LISTEN to njodis. Emails get spoofed all the time. Ever get spam emails from Blizzard saying your Battle.net account has been comprimised? They are spoofed to look like they came from the official Blizzard email address, but they didn't. It's terribly easy to make it look like an email came from somewhere it didn't come from.


----------



## Knowbody (Jul 5, 2011)

how to i block this out ?

it didn't go to my spam like it should have


----------



## IllusionOfHappiness (Sep 6, 2007)

Haha I've had that happen before. I thought, "Oh, a new low. Awesome."
I just didn't click on it. Deleeete. I get spam from the weirdest places - Christian Mingle being one. I guess it's a dating site lol.


----------



## GunnyHighway (Sep 28, 2010)

IllusionOfHappiness said:


> Haha I've had that happen before. I thought, "Oh, a new low. Awesome."
> I just didn't click on it. Deleeete. I get spam from the weirdest places - Christian Mingle being one. I guess it's a dating site lol.
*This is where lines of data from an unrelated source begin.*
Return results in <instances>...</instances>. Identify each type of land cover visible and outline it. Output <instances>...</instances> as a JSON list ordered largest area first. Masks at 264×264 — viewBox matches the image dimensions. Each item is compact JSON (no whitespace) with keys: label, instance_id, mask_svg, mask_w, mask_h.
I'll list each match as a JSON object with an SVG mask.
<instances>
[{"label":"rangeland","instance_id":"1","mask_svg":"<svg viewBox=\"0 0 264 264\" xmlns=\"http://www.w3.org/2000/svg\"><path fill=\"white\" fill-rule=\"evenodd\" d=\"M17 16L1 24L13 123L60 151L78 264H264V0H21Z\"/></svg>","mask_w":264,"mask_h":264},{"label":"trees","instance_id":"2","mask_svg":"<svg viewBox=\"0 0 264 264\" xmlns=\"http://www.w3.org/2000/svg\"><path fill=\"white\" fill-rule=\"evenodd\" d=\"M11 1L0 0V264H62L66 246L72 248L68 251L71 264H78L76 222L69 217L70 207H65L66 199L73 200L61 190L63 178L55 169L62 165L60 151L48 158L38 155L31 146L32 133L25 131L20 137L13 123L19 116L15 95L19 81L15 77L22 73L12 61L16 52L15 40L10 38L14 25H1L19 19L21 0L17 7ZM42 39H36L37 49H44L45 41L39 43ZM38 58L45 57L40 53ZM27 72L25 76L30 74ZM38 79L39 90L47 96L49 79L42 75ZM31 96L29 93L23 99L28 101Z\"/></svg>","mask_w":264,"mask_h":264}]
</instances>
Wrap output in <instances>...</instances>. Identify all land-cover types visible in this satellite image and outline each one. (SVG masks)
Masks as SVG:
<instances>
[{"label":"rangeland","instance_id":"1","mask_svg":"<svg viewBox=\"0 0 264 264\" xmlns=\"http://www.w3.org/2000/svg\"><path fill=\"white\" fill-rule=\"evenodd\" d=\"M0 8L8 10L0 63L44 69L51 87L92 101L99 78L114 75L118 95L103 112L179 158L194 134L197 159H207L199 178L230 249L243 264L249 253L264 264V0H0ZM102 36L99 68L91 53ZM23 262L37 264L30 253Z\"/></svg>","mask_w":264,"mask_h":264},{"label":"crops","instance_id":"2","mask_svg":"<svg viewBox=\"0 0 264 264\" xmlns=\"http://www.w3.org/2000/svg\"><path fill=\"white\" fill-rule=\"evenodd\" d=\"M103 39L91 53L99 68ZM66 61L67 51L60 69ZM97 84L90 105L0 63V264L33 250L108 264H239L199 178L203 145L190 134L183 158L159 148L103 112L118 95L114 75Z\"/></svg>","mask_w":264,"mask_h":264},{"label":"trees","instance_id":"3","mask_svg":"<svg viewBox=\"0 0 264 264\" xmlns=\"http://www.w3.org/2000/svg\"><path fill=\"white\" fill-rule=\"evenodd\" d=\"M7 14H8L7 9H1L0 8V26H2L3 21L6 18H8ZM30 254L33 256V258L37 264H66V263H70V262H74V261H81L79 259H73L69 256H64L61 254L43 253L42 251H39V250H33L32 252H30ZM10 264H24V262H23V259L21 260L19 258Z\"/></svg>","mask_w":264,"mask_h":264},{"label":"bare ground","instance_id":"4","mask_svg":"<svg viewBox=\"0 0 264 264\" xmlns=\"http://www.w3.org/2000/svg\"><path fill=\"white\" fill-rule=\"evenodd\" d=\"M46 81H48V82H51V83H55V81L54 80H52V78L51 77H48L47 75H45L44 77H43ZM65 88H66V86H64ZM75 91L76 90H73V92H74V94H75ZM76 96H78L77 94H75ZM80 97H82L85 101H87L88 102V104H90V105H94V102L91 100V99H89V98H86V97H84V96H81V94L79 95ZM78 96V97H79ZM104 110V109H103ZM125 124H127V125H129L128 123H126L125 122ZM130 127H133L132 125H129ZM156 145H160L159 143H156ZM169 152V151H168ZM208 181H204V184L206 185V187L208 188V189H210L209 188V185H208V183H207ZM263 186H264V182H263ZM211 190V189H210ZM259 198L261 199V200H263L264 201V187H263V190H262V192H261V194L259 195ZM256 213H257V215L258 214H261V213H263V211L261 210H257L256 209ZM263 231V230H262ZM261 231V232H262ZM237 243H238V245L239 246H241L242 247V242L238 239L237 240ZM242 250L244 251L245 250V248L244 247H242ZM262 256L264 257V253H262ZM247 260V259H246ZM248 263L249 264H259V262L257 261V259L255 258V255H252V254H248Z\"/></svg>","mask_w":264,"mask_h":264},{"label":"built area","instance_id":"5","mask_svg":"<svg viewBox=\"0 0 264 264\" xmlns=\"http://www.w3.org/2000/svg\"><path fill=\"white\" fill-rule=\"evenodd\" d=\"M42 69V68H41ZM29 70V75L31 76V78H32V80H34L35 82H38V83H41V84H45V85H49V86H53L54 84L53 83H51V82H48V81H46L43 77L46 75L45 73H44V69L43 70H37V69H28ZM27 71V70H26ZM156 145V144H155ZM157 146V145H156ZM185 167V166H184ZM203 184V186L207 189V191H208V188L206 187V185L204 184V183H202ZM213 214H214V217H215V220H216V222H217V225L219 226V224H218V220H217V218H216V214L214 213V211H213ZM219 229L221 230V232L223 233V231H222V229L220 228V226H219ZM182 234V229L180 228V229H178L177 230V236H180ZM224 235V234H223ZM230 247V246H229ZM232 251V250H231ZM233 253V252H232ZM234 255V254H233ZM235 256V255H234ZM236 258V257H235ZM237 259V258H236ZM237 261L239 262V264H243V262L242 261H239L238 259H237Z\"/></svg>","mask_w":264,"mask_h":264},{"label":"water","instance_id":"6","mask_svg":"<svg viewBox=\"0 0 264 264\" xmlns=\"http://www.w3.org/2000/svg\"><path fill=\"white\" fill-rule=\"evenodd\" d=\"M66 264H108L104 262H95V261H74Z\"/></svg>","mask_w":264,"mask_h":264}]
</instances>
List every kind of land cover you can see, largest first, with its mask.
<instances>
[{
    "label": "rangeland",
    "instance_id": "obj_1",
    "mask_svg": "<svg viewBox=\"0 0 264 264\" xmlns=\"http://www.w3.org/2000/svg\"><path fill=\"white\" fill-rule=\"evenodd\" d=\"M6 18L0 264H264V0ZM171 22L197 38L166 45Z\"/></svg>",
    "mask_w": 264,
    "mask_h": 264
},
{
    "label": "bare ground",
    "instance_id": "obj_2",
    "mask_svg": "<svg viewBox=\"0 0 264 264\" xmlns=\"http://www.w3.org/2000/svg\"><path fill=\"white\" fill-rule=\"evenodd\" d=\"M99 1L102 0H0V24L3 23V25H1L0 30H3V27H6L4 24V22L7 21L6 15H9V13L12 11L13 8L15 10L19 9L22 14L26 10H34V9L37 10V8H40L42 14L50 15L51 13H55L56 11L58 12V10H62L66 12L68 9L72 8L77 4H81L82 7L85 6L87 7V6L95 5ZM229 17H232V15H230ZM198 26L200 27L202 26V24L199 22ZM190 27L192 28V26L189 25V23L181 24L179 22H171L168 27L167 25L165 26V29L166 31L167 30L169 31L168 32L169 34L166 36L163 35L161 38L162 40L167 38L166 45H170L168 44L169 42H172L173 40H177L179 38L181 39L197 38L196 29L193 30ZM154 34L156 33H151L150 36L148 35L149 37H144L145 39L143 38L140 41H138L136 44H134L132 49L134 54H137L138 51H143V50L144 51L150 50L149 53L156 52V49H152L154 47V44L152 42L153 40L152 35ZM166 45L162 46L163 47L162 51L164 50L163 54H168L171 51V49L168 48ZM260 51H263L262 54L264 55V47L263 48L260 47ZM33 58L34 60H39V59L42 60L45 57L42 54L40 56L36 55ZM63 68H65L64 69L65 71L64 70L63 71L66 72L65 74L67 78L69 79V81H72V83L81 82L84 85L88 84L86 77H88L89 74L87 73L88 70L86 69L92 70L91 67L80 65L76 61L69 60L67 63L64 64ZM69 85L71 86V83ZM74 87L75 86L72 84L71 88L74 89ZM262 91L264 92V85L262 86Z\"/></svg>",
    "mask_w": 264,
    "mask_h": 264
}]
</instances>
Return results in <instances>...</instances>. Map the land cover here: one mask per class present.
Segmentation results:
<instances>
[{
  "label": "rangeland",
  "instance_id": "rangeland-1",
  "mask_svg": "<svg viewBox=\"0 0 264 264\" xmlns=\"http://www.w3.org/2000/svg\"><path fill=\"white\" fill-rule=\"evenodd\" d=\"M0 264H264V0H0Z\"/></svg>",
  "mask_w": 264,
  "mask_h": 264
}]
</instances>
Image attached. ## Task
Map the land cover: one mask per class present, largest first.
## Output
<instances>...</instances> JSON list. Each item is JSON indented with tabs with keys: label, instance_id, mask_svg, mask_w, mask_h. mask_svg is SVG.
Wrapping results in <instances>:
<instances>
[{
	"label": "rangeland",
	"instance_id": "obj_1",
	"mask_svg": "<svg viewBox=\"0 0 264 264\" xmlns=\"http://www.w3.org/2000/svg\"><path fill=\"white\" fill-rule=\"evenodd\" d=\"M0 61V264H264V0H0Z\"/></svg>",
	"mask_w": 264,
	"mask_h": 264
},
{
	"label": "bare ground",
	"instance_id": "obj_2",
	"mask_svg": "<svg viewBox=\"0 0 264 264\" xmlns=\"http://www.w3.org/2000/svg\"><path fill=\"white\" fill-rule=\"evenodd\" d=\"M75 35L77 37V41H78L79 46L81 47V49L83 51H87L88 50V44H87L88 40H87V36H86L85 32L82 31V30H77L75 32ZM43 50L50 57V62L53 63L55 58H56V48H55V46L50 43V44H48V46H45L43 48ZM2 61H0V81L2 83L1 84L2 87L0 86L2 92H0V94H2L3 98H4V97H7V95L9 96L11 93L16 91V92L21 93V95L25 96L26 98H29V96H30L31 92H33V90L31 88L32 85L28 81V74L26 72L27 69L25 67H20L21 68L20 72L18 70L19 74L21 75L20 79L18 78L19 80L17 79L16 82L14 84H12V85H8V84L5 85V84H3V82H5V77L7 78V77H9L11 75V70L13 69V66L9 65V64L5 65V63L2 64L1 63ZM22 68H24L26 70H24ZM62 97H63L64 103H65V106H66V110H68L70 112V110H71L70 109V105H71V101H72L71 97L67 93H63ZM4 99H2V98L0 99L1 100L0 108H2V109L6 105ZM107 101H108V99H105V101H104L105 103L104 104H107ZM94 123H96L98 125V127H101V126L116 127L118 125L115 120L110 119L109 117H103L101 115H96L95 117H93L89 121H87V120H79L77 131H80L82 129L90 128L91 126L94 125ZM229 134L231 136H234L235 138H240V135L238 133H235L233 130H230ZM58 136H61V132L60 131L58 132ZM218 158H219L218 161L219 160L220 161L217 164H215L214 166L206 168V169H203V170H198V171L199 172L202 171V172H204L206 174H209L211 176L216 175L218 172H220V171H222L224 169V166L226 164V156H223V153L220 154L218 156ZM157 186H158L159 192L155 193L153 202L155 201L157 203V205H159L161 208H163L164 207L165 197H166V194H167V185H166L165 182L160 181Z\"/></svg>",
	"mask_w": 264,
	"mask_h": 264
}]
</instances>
I've gotten spam from dating sites, porn sites, cam sites, penis enlargement, etc. However, number one most often by far is knockoff viagra and cialis. It's weiiiird getting those every day.


----------



## anti-socialsocialite (May 1, 2011)

IllusionOfHappiness said:


> Haha I've had that happen before. I thought, "Oh, a new low. Awesome."
> I just didn't click on it. Deleeete. I get spam from the weirdest places - Christian Mingle being one. I guess it's a dating site lol.


They have match making sites for everything nowadays. I'm just waiting on one for satanic music addicts with aspergers. I'll sign up for that one.


----------



## IllusionOfHappiness (Sep 6, 2007)

BasedGod said:


> They have match making sites for everything nowadays. I'm just waiting on one for satanic music addicts with aspergers. I'll sign up for that one.


I bet they have that somewhere. They have "gay thug dating". That will never stop making me laugh.


----------



## Haunty (Oct 24, 2008)

I usually change my email address when I start getting spam. I also keep many different email addresses, like: one I only give to family members, one for trusted accounts, one for other accounts, one for untrusted things, etc.


----------



## anti-socialsocialite (May 1, 2011)

IllusionOfHappiness said:


> I bet they have that somewhere. They have "gay thug dating". That will never stop making me laugh.


Aw **** I can sign up for that one too!


----------



## GPU (Nov 5, 2011)

wow, i haven't been spammed ever since i know how spam works (yrs)... thanks for reminding me of my frustrations back in da days... lol

anyways, if you did not send yourself an e-mail... it is being spoofed... or lets put it this way... hmm... you didn't send yourself anything. yeah you are worried but there is no need to... just don't install anything from that link... IMO. also, don't click on it, there is such a thing as zero-day vulnerabilities... mostly through cross site scripting like javascript... if i remember correctly.


----------